▶ **EXTRACT TO READ**:
<<<<

Date

07 Dec 2016

Attendees

Goals

This is a design sprint to kick off the LSST Science Pipelines documentation reboot. Our goal is to a create a tangible vision of what the Science Pipelines documentation will be. Questions we want to answer are:

Who are the users of Science Pipelines documentation? What does each group want to get out of the Science Pipelines and its documentation? Do those needs conflict? Do we need to prioritize one user group in the initial implementation?
What are the boundaries of the Science Pipelines documentation (the site at https://pipelines.lsst.io)? What are adjacent documentation projects that the Science Pipelines documentation might link against?
What's the curriculum for learning the Science Pipelines? What are the concepts that the Science Pipelines documentation site needs to cover? How are these concepts organized (hierarchically or as a bottom-up information network). Do different types of users need specific entry points into the documentation and Science Pipelines itself?
What kinds of content are we going to be producing? What do the templates of these topic types look likes?
How are concepts unique to Science Pipelines, like tasks and command line tasks, documented in both a code and information architecture sense?

Intended Sprint Products

These are suggested products and outcomes from the sprint:

A map of the science pipelines site. This map should resolve into individual HTML/reStructuredText documents (topics in Every Page is Page One terminology). Each topic should be annotated with:
- Topic name.
- Content purpose and scope.
- Topic type (i.e., template).
- Adjacent topics (topics that link into this page; topics this page will link out to).
Topic types and templates. Each template shapes how different types of topics are written. Examples can be: API reference, task, command line task, tutorial project, conceptual overview, recipe. See Every Page is Page One Chapter 9: EPPO Topics Conform to a Type.
Timelines. Timeline for content and for documentation infrastructure.

Prep Work/Background Reading Material

Read Every Page is Page One.
Jonathan Sick's "Pipelines Documentation Site Organization Sketch" is on clo.
LDM-493: Data Management Documentation Architecture.
Potentially relevant design docs, which may be cross-referenced with or otherwise relate to Science Pipelines docs:
- LDM-151 (DM Applications Design)
- LSE-163 (Data Products Definition Document)
validate-base documentation
Astropy documentation

Meeting Logistics

Tuesday December 6: campfire chat at Bentley's or elsewhere.
Wednesday December 7. 9:00 am to 5:00 pm. LSST Workroom.
Thursday December 8. 9:00 am to 5:00 pm. LSST Workroom.
Friday December 9. 9:00 am to 5:00 pm (or as participants depart). LSST Workroom.

Discussion items

Time	Item	Who	Notes
	What is the scope of the "Science Pipelines" documentation site? Note that important obs packages are outside lsst_distrib; omitting the obs packages would reduce the current usability of the Pipelines documentation.		Technical constraint: tightly coupled packages should be documented together since docs will be versioned tightly with the codebase (docs embedded in Git; also known as 'docs as code'). This is an LSST the Docs feature: https://sqr-006.lsst.io. We agreed that a lot of middleware (things beyond Princeton and UW) should be included in pipelines.lsst.io because of the tight API integration, including: task/supertask framework butler logging display packages Example: document the Butler API in pipelines.lsst.io, but document the DAX service elsewhere. Butler is an API that has implementations for different backends. Document implementations to each backend. Doc how to write an implementation. Example: document the Firefly display package in pipelines.lsst.io, but document Firefly itself elsewhere. There is a list of obs packages that will be supported. These will be included in pipelines.lsst.io. lsst.validate packages will be in pipelines.lsst.io. Can all packages in the lsst Python namespace be thought of as pipelines.lsst.io (excluding simulations).? Is pipelines.lsst.io effectively the documentation for the "lsst" python package? Think of pipelines.lsst.io as documentation for the open source project that might be used in other contexts besides LSST AP and DRP pipelines (other observatories, building L3 data products). Data release documentation will specify exactly how the Science Pipelines were used to build a data release.

>>>>

▶ **QUESTIONS TO ANSWER**:
1. Rewrite the part of the sprint planning page that opens with the words containing "Read Every Page" and closes with "8. 9:00 am to 5:00 pm. LSST Workroom.", using "kickoff dinner" in place of "campfire chat".
2. On the sprint planning page, where is the Butler API to be documented?
3. List every example of a topic type or template named on the sprint planning page.
The entries that come next have no connection to the sprint planning page.

Saved data entries:
<<<<

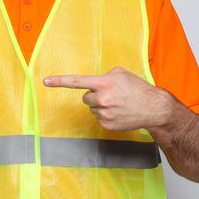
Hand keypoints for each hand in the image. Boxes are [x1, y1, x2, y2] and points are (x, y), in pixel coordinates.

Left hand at [43, 66, 168, 132]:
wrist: (153, 108)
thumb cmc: (138, 89)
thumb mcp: (122, 74)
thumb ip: (105, 75)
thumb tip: (96, 82)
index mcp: (104, 83)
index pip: (77, 81)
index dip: (59, 81)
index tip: (45, 81)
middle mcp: (101, 98)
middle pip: (85, 97)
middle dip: (94, 96)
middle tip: (110, 96)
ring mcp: (103, 113)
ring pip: (92, 109)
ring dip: (101, 106)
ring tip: (118, 104)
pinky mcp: (106, 125)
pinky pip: (98, 118)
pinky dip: (106, 116)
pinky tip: (119, 113)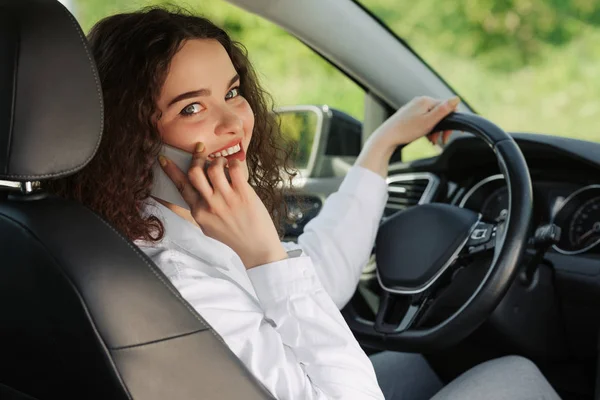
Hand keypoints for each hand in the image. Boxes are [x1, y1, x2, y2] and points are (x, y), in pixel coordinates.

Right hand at [158, 143, 287, 268]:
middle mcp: (210, 205)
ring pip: (214, 167)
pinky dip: (233, 163)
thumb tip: (197, 189)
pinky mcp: (244, 194)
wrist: (256, 248)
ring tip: (223, 163)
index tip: (164, 158)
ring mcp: (227, 199)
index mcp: (199, 212)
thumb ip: (201, 209)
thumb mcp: (208, 226)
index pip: (181, 186)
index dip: (171, 170)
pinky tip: (235, 168)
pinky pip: (235, 169)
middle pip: (195, 172)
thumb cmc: (233, 236)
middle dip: (197, 158)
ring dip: (217, 160)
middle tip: (202, 151)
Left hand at [356, 96, 459, 177]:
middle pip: (439, 113)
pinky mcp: (409, 115)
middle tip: (441, 141)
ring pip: (432, 118)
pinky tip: (426, 138)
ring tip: (432, 141)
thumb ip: (443, 110)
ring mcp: (414, 108)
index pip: (447, 107)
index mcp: (426, 101)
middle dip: (442, 128)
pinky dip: (427, 129)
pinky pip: (423, 120)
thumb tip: (457, 99)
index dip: (452, 121)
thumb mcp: (428, 121)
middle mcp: (420, 101)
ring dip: (435, 130)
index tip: (451, 134)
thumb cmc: (406, 130)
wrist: (386, 137)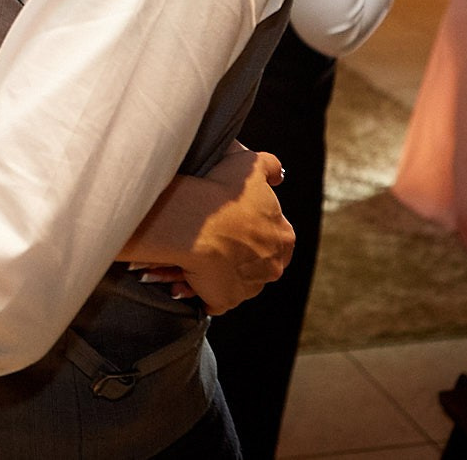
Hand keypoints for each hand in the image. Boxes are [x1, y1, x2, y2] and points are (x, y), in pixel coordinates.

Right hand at [122, 143, 292, 314]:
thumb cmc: (221, 192)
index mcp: (282, 236)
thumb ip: (270, 167)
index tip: (233, 223)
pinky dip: (201, 292)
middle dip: (235, 255)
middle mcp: (272, 265)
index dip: (254, 231)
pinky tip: (184, 277)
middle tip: (210, 240)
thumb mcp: (251, 165)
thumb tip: (277, 175)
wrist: (194, 222)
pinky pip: (214, 300)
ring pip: (234, 282)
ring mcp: (249, 286)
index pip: (276, 238)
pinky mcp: (225, 300)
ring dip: (216, 273)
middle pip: (257, 263)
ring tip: (189, 257)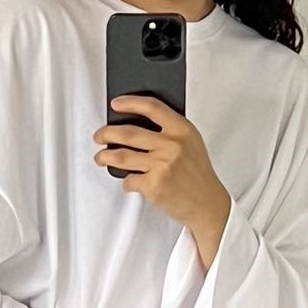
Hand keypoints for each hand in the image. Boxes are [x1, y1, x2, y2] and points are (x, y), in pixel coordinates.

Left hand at [94, 96, 230, 266]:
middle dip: (107, 133)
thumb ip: (170, 130)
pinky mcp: (153, 186)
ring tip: (101, 157)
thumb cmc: (198, 174)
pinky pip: (129, 180)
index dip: (130, 103)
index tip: (116, 104)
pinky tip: (129, 181)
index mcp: (181, 129)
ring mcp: (161, 166)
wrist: (207, 204)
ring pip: (121, 156)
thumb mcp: (191, 143)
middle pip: (128, 133)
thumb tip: (138, 121)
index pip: (151, 107)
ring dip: (105, 157)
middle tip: (100, 135)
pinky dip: (126, 181)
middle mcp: (171, 145)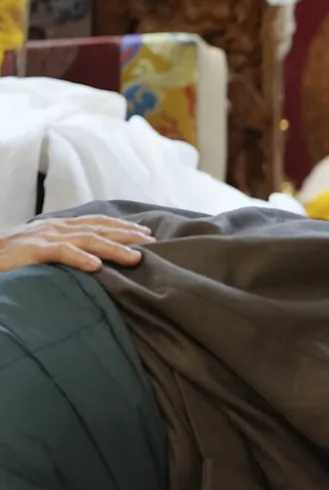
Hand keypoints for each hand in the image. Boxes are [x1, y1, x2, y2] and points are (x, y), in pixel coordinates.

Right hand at [0, 215, 153, 273]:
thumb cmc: (13, 258)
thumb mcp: (45, 251)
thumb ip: (68, 251)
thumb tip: (97, 262)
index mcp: (60, 226)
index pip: (98, 223)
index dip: (124, 227)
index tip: (148, 235)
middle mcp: (56, 227)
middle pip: (99, 229)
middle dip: (128, 236)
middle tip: (154, 244)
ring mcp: (44, 237)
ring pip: (86, 240)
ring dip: (114, 249)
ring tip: (136, 258)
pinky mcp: (32, 250)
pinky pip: (60, 252)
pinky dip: (80, 258)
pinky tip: (96, 266)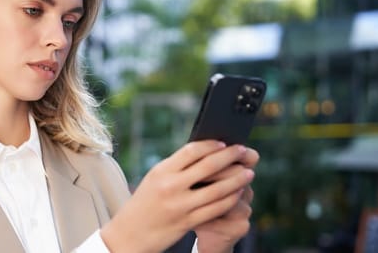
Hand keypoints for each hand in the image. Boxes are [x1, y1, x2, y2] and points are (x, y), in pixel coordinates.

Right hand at [100, 141, 251, 252]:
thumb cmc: (145, 203)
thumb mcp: (154, 179)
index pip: (192, 150)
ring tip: (248, 173)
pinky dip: (230, 199)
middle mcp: (171, 186)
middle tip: (243, 151)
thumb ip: (177, 167)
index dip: (211, 145)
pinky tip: (238, 193)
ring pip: (217, 189)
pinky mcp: (187, 222)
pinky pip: (216, 209)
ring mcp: (180, 205)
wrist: (130, 234)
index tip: (224, 143)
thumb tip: (206, 153)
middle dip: (230, 157)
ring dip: (237, 180)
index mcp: (162, 171)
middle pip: (208, 166)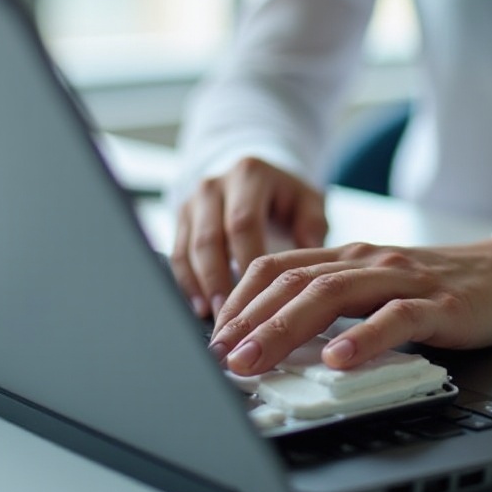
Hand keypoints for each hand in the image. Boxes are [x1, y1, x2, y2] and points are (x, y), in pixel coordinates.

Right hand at [170, 157, 327, 319]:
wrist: (257, 178)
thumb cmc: (287, 197)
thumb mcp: (310, 202)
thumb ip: (313, 228)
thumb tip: (307, 265)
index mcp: (249, 174)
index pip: (243, 223)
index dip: (247, 261)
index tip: (258, 296)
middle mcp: (215, 185)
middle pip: (209, 237)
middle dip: (218, 280)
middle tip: (230, 316)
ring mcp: (193, 201)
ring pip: (188, 248)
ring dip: (200, 286)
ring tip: (215, 317)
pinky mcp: (181, 218)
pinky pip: (178, 254)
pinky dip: (187, 283)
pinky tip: (200, 307)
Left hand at [207, 236, 491, 374]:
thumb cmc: (432, 289)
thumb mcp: (372, 290)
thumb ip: (330, 305)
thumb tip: (272, 340)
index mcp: (344, 257)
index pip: (276, 268)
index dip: (240, 299)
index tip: (215, 334)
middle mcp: (365, 260)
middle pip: (295, 282)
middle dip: (251, 319)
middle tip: (221, 355)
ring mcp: (401, 279)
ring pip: (333, 294)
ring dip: (288, 328)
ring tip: (259, 360)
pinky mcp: (438, 303)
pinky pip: (395, 317)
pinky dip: (364, 338)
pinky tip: (339, 360)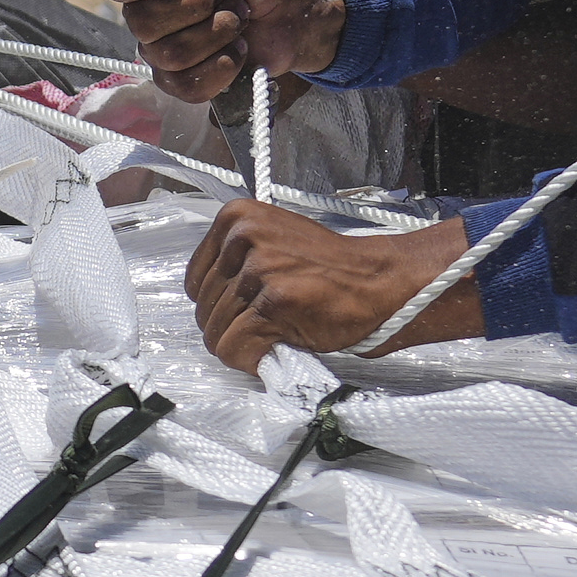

>>>>

▶ **SOLUTION SET**:
1.
Read Every Page is Page One.
Jonathan Sick's "Pipelines Documentation Site Organization Sketch" is on clo.
LDM-493: Data Management Documentation Architecture.
Potentially relevant design docs, which may be cross-referenced with or otherwise relate to Science Pipelines docs:
- LDM-151 (DM Applications Design)
- LSE-163 (Data Products Definition Document)
validate-base documentation
Astropy documentation

Meeting Logistics

Tuesday December 6: kickoff dinner at Bentley's or elsewhere.
Wednesday December 7. 9:00 am to 5:00 pm. LSST Workroom.
Thursday December 8. 9:00 am to 5:00 pm. LSST Workroom.

2. In pipelines.lsst.io.

3.
API reference
task
command line task
tutorial project
conceptual overview
recipe